■ SELECTED EXCERPT ■
- - -

Adobe’s lens profile corrections are simply amazing. Lens Corrections automate correction of standard lens distortions, including geometric distortion, chromatic aberration, and vignette. In addition to correcting lens distortions, this feature can also be used to adjust perspective and rotation.
Adobe provides support for a growing list of camera manufacturers, camera models, and lenses: Canon, Nikon, Pentax, Samsung, Schneider, Sigma, Sony, Tamron, and Zeiss.
Adobe Lens Profile Creator
If Adobe doesn’t supply a lens profile for your particular lens you have three choices.
First, you may be able to access a lens profile created by another user on the Adobe Lens Profile Creator forum. Find and share lens profiles at Adobe labs. Of course, these lens profiles will only be as good as the creators were diligent about creating them.
Second, you can visually adjust the parameters of an existing lens profile and save the new settings under a new name for future use. There’s plenty of room for user error with this method but it’s more efficient than creating manual corrections from scratch. Expect to check the results frequently when you apply these settings to different types of images.
Third, you can create your own custom lens profile with the free Adobe Lens Profile Creator utility. Download the Adobe Lens Profile Creator at Adobe Labs.Adobe Lens Profile Creator is a utility designed for photographers who want to create custom lens profiles for their own lenses. The process of creating a custom lens profile for your lens involves capturing a series of images of a printed checkerboard pattern with your specific camera and lens, converting that set of raw images into Digital Negative (DNG) file format (using the Camera Raw plug-in, Lightroom, or the free Adobe DNG Converter), and importing the raw DNG images (or JPEG/TIFF images when creating lens profiles for a non-raw workflow) into the Adobe Lens Profile Creator to generate a custom lens profile. If you create new lens profiles, you can share them with the rest of the user community on the Adobe Lens Profile Creator forums, publishing them directly from inside the Lens Profile Creator. These profiles will then be available via new versions of the Adobe Lens Profile Downloader. This is an extended and complex process few photographers will want to go through, but for those using unsupported cameras and lenses worth the time and effort in the long run.

- - -

■ INFORMATION SHOWN ■
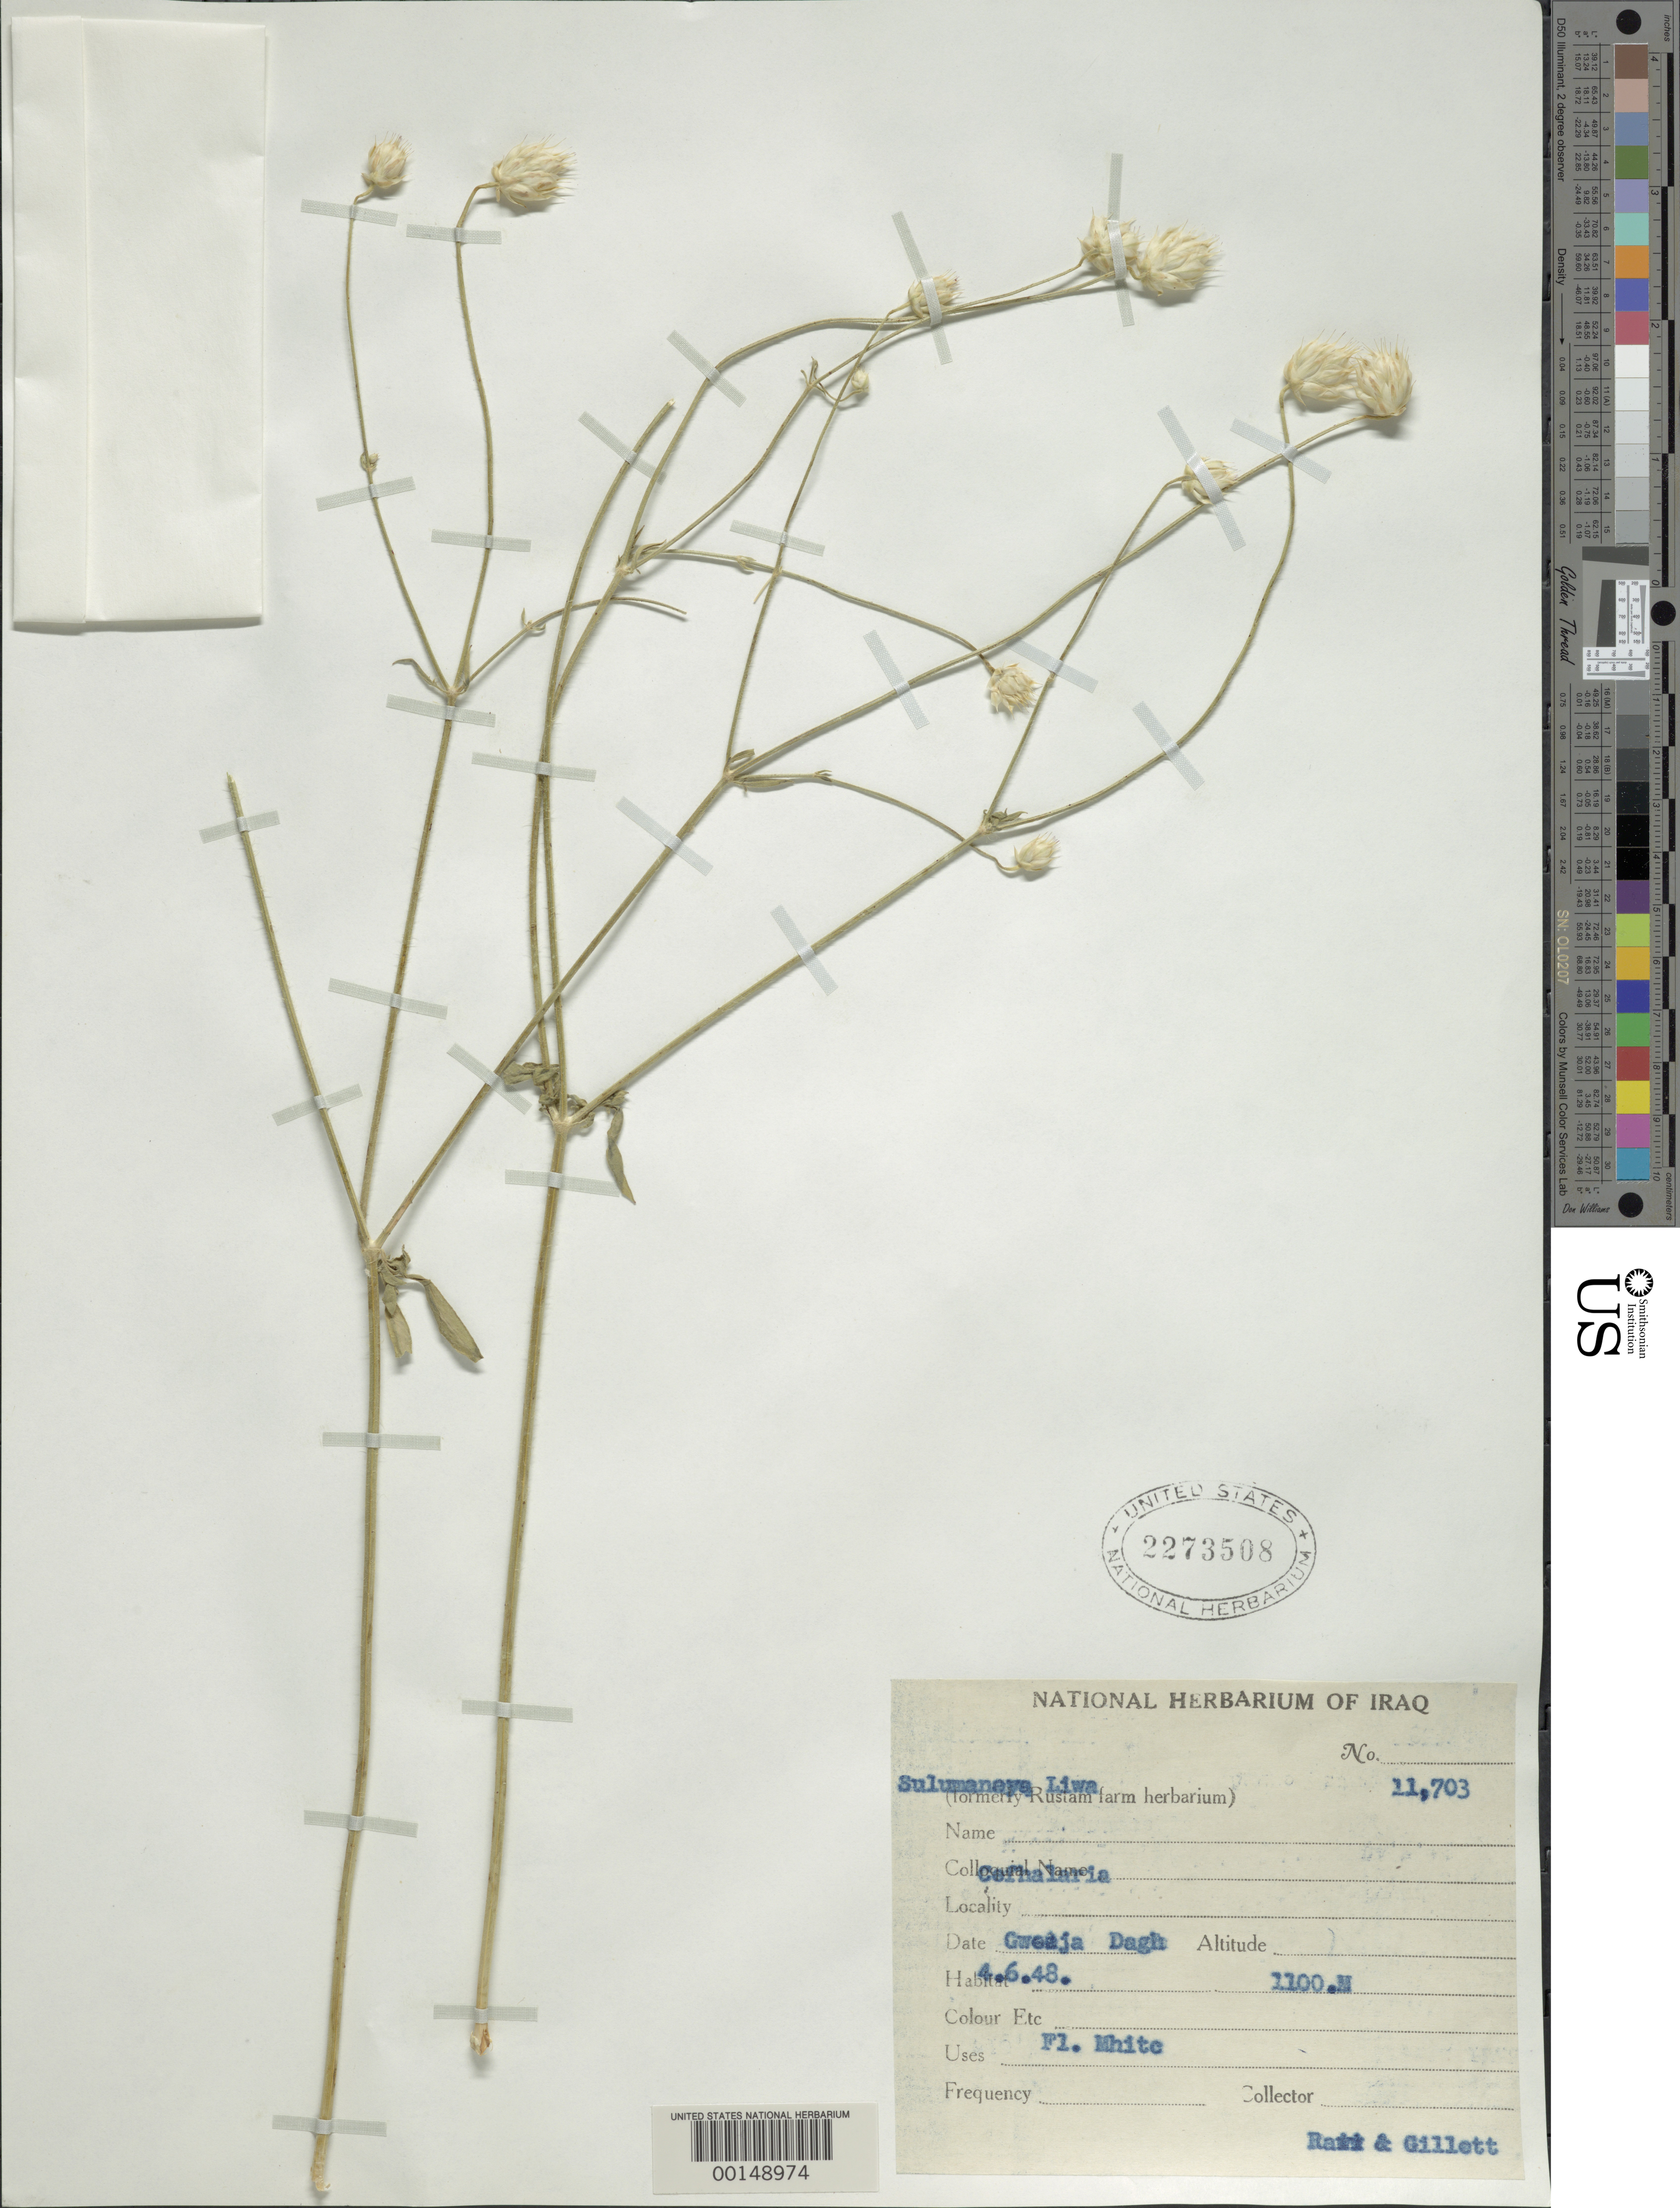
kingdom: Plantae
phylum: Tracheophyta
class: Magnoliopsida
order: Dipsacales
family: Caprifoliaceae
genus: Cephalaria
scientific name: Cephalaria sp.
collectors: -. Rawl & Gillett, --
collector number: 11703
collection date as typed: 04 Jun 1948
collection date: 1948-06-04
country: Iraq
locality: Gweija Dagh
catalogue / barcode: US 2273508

- - -

In the lens corrections text above, please name the file format that the raw checkerboard images are converted into.

■ ANSWER TO THIS EXERCISE ■
Digital Negative (DNG) file format.